=== EXERCICE ÉCRIT A ===
Répondez aux questions suivantes d'après le texte sur les divergences entre l'Europe et les États-Unis face à la Russie.
(i) Combien d'années se sont écoulées depuis la fin de la Deuxième Guerre mondiale ?
(ii) En quelle année la Conférence sur la sécurité de Munich a-t-elle été créée ?
(iii) Quelle question a été au cœur de cette conférence ce week-end ?

=== TEXTE SOURCE ===
Loin des combats et des immeubles en ruines dans l'est de l'Ukraine, l'Europe et les États-Unis se livrent à une passe d'armes inattendue sur les leçons à tirer de la Guerre froide et l'attitude à tenir face à la Russie.
Soixante-dix ans se sont écoulés depuis la fin de la Deuxième Guerre mondiale, un quart de siècle depuis la chute du Mur de Berlin, l'effondrement de l'Union soviétique et la réunification de l'Allemagne. Mais dirigeants américains et européens ne font pas forcément la même lecture de cette histoire commune douloureuse lorsqu'il s'agit d'exposer leur vision des crises actuelles et de la relation à la Russie.
Armer ou ne pas armer l'ex-république soviétique d'Ukraine ? La question a été au cœur ce week-end de la Conférence sur la sécurité de Munich, un forum créé en 1963, en pleine Guerre froide, pour discuter justement des tensions Est-Ouest et de la relation transatlantique.

=== Enregistrements issus d'une source de données ===
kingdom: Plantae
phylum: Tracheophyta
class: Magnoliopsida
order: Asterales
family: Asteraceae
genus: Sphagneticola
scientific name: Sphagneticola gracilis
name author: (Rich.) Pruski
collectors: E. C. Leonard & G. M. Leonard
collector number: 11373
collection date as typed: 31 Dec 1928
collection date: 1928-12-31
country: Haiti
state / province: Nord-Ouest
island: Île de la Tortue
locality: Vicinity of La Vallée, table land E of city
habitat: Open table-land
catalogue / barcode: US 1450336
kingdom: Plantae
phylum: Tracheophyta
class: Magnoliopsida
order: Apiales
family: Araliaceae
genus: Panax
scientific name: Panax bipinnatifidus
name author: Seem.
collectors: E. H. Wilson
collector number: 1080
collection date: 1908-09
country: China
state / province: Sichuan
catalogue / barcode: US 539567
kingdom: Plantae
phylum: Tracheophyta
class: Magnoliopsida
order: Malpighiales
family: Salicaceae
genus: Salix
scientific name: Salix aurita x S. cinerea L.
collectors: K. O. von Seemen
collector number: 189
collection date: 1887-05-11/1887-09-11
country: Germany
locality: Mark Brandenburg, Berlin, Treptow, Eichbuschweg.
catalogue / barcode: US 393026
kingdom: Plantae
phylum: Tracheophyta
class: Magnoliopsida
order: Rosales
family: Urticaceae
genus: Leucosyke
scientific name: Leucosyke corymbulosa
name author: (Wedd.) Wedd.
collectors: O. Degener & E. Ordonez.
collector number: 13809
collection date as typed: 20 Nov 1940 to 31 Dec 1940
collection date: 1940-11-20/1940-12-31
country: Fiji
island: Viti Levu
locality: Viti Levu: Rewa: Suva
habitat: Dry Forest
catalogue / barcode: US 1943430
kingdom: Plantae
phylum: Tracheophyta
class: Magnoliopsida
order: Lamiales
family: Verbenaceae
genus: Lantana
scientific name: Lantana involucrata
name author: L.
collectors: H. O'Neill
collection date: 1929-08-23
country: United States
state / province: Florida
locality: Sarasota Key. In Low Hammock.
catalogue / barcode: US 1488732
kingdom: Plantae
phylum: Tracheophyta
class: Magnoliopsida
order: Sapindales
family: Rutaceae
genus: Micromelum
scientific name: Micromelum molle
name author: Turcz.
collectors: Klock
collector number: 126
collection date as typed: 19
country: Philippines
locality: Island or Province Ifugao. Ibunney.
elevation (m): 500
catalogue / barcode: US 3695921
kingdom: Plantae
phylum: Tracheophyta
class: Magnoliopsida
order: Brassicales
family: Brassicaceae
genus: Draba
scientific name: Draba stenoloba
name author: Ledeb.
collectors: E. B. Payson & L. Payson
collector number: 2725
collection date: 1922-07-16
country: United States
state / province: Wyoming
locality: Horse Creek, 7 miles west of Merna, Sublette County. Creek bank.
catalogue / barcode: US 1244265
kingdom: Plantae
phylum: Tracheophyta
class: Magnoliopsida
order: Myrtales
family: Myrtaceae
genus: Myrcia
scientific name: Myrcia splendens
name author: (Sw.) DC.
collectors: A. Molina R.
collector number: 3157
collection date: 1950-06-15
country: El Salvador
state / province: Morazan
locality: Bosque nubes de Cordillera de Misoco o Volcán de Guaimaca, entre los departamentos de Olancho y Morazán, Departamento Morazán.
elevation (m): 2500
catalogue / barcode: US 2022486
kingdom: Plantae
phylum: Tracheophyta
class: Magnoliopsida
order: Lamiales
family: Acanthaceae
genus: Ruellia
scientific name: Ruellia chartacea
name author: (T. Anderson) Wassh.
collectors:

=== EXERCICE ÉCRIT B ===
Reproduisez la partie des entrées qui s'ouvre sur la ligne contenant « family: Araliaceae » et se clôt sur celle contenant « scientific name: Leucosyke corymbulosa », en substituant « pays » à « country » et sans rien modifier d'autre. Ne donnez que ces lignes.

=== RÉSULTAT CORRECT A ===
(i) Soixante-dix ans.
(ii) En 1963.
(iii) Armer ou ne pas armer l'ex-république soviétique d'Ukraine.

=== RÉSULTAT CORRECT B ===
family: Araliaceae
genus: Panax
scientific name: Panax bipinnatifidus
name author: Seem.
collectors: E. H. Wilson
collector number: 1080
collection date: 1908-09
pays: China
state / province: Sichuan
catalogue / barcode: US 539567
kingdom: Plantae
phylum: Tracheophyta
class: Magnoliopsida
order: Malpighiales
family: Salicaceae
genus: Salix
scientific name: Salix aurita x S. cinerea L.
collectors: K. O. von Seemen
collector number: 189
collection date: 1887-05-11/1887-09-11
pays: Germany
locality: Mark Brandenburg, Berlin, Treptow, Eichbuschweg.
catalogue / barcode: US 393026
kingdom: Plantae
phylum: Tracheophyta
class: Magnoliopsida
order: Rosales
family: Urticaceae
genus: Leucosyke
scientific name: Leucosyke corymbulosa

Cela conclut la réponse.